*Data for processing*:
== Segment start ==
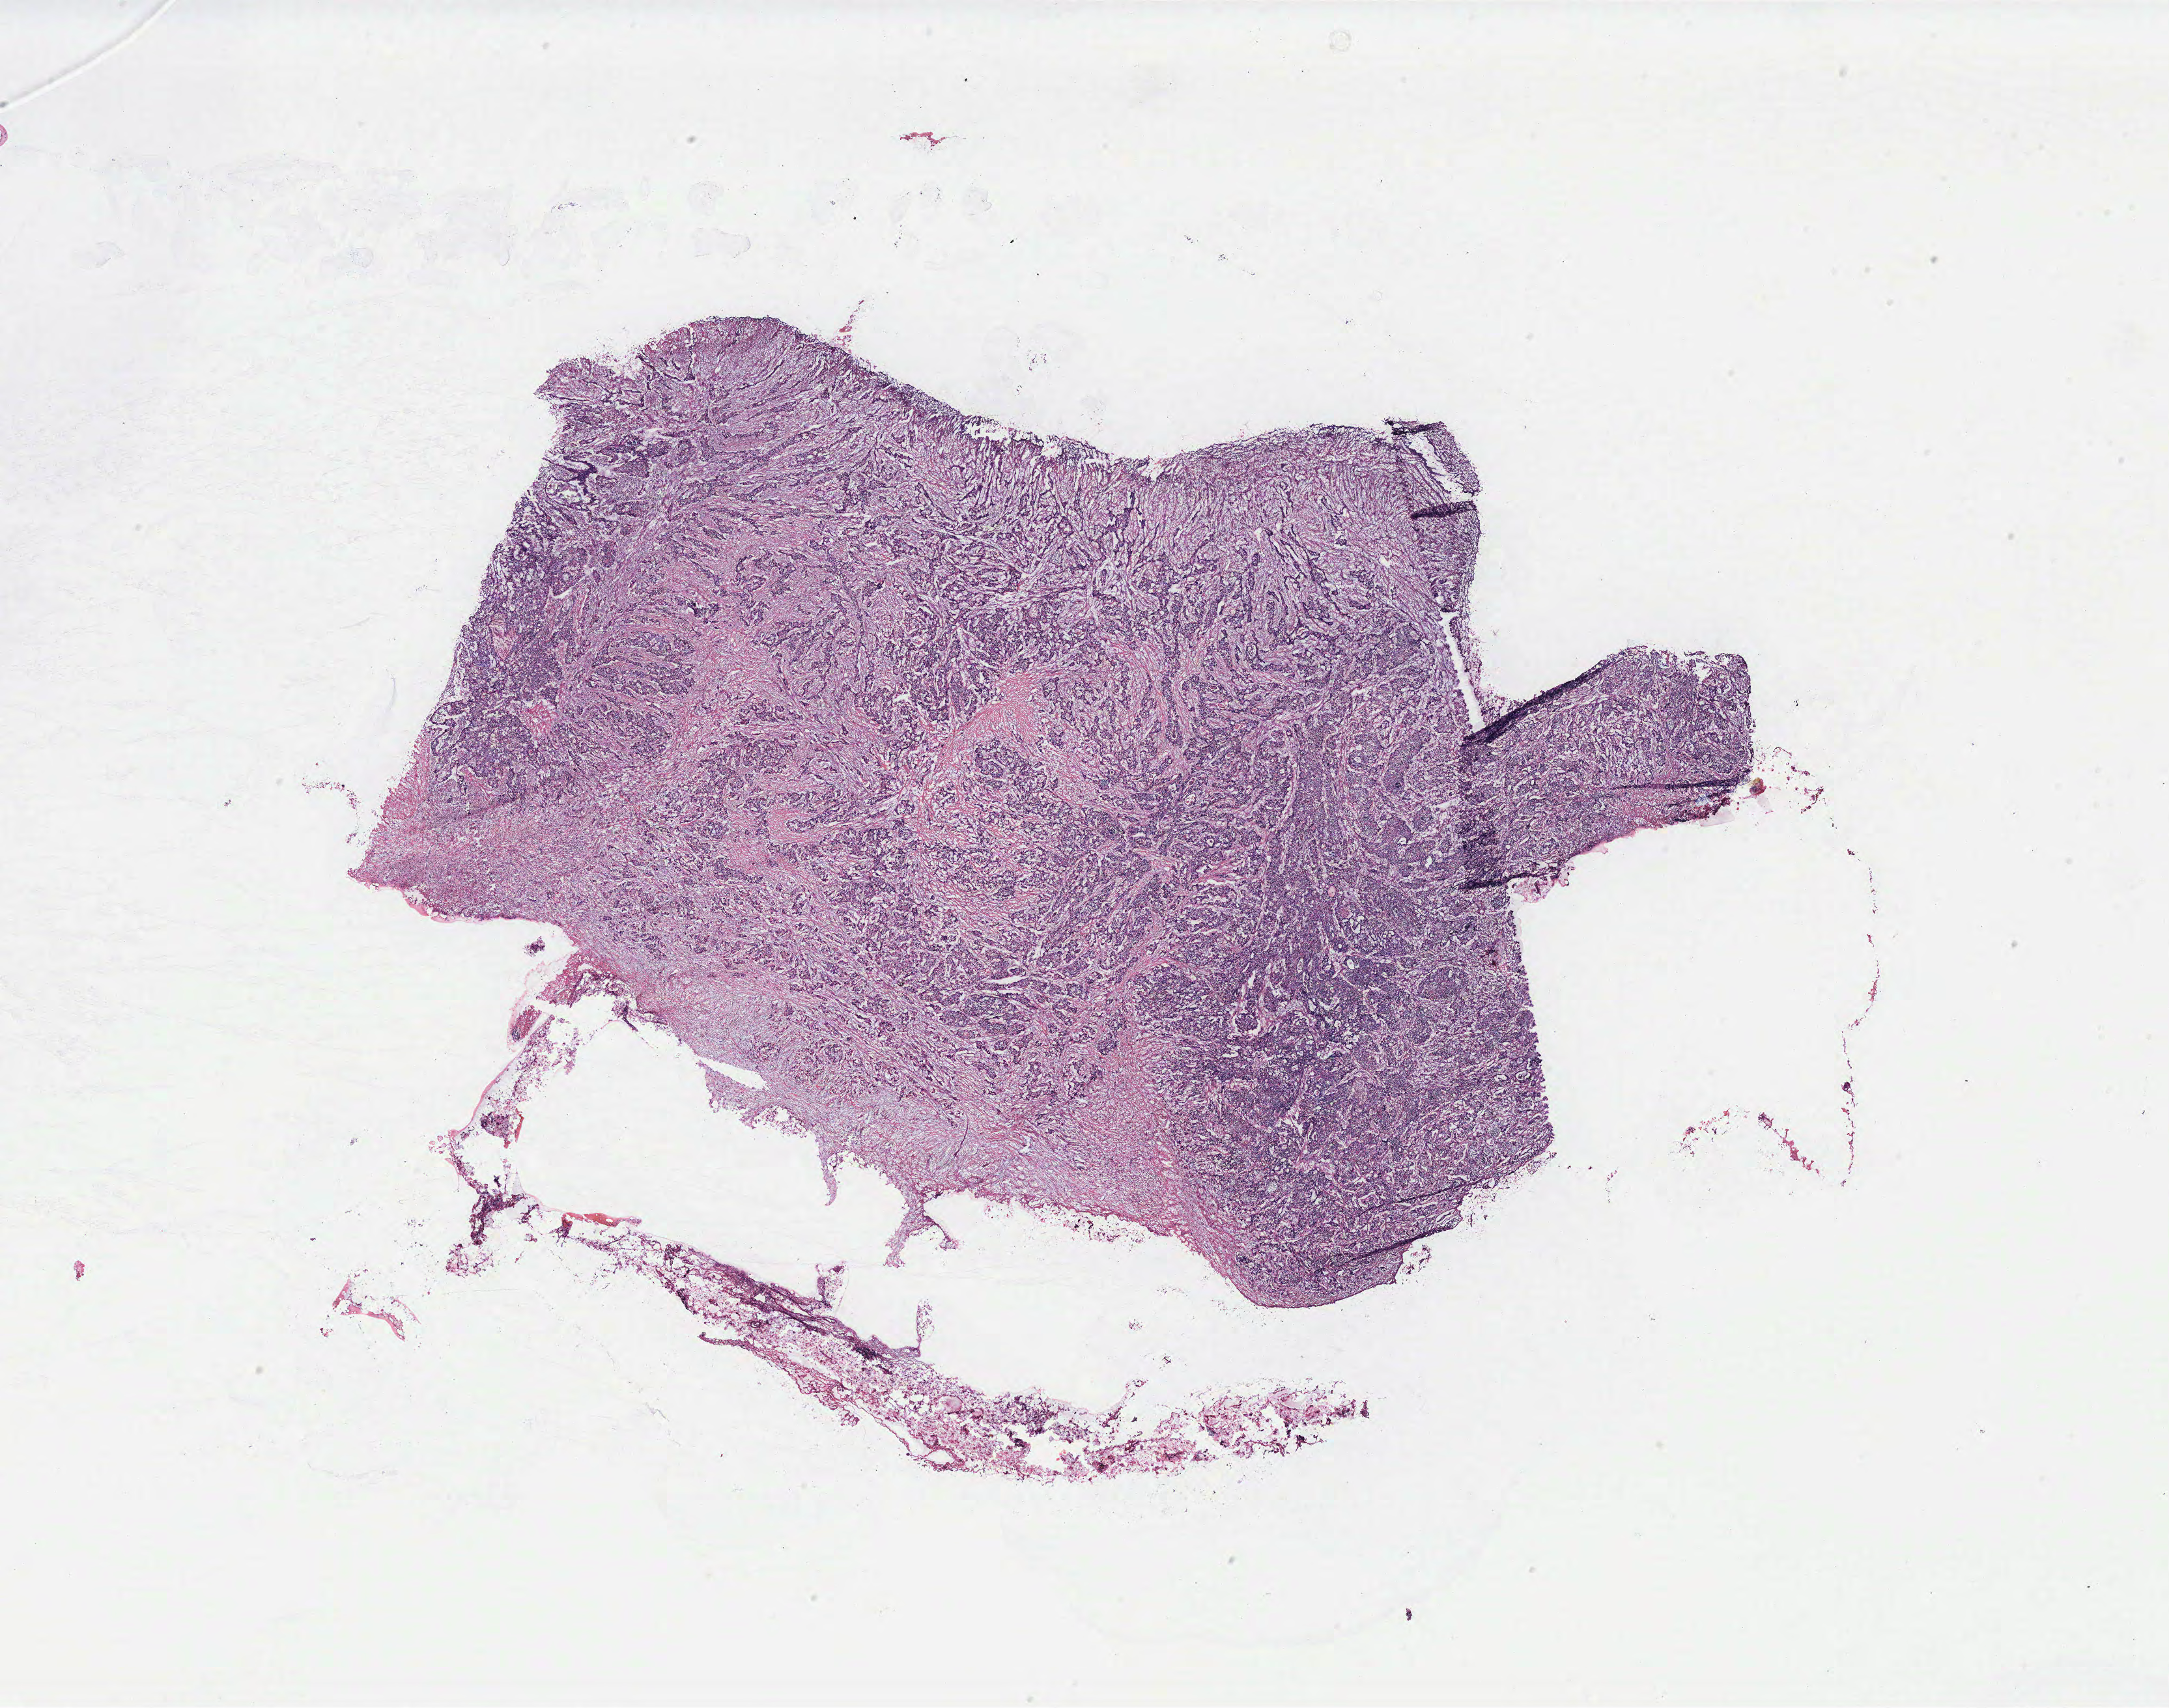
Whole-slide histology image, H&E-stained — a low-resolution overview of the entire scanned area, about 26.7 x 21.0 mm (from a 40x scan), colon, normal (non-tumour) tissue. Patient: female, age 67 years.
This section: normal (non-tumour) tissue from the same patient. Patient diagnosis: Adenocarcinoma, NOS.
== Segment end ==
== Segment start ==
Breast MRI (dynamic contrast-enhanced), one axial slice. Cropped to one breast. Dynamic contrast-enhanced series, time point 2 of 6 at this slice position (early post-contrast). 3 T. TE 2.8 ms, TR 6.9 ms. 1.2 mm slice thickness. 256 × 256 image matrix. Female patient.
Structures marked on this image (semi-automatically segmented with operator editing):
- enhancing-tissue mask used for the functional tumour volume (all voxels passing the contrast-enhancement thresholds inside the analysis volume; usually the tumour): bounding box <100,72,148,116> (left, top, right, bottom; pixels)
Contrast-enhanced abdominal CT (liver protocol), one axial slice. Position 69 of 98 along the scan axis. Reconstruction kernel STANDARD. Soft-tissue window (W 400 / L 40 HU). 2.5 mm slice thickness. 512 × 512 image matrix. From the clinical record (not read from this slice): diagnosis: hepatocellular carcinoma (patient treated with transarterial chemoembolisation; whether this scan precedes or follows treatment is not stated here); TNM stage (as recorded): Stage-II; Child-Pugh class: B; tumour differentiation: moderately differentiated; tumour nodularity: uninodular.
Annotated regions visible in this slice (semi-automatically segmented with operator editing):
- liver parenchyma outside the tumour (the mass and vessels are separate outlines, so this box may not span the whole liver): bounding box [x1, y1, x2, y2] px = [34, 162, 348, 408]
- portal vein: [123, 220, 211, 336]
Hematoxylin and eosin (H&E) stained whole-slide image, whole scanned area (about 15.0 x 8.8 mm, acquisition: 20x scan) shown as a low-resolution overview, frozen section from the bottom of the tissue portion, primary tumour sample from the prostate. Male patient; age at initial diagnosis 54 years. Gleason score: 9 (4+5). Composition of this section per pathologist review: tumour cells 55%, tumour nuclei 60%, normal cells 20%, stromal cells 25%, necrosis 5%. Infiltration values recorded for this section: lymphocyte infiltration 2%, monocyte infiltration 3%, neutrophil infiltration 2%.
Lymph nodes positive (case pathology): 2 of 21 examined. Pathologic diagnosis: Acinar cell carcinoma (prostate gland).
== Segment end ==
== Segment start ==
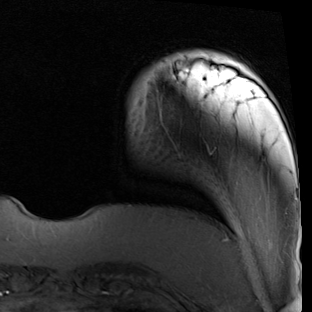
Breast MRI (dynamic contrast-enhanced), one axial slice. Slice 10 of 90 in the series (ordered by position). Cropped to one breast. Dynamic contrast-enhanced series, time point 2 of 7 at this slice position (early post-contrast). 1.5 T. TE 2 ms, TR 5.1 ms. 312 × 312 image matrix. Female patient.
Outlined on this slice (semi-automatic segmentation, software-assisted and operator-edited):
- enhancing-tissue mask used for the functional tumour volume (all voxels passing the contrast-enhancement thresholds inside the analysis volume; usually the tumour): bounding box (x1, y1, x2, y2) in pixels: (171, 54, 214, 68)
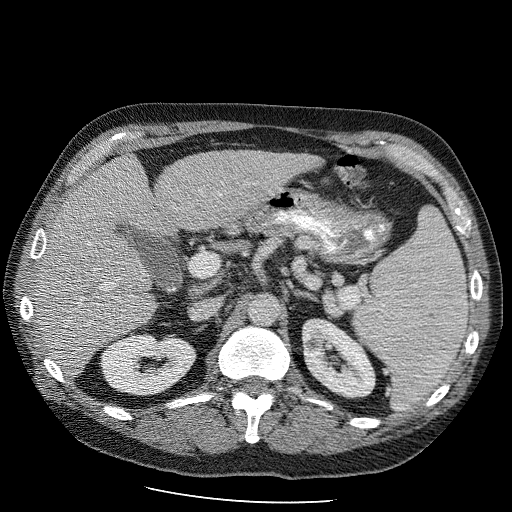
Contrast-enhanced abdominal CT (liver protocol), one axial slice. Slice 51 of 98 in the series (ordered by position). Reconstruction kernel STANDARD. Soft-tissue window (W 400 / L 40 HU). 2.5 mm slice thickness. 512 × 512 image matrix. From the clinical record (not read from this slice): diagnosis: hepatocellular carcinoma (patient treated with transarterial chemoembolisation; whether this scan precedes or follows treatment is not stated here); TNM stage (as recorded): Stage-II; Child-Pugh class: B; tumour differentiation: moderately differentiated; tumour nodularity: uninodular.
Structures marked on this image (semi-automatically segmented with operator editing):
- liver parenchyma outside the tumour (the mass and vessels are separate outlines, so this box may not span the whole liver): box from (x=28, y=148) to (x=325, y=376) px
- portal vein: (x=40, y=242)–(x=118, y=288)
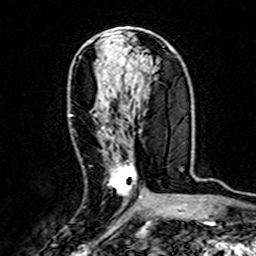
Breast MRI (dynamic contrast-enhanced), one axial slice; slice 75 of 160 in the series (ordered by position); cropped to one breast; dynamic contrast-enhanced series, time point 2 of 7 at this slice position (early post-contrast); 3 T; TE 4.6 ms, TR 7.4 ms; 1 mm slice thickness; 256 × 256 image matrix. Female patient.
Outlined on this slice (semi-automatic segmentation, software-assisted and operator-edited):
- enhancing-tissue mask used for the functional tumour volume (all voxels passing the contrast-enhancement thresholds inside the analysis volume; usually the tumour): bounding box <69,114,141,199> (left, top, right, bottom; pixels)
== Segment end ==
*Task statement*:
The word "outlines" appears in some lines of the data; state how many such lines there are, and nothing further.

*Exercise response*:
2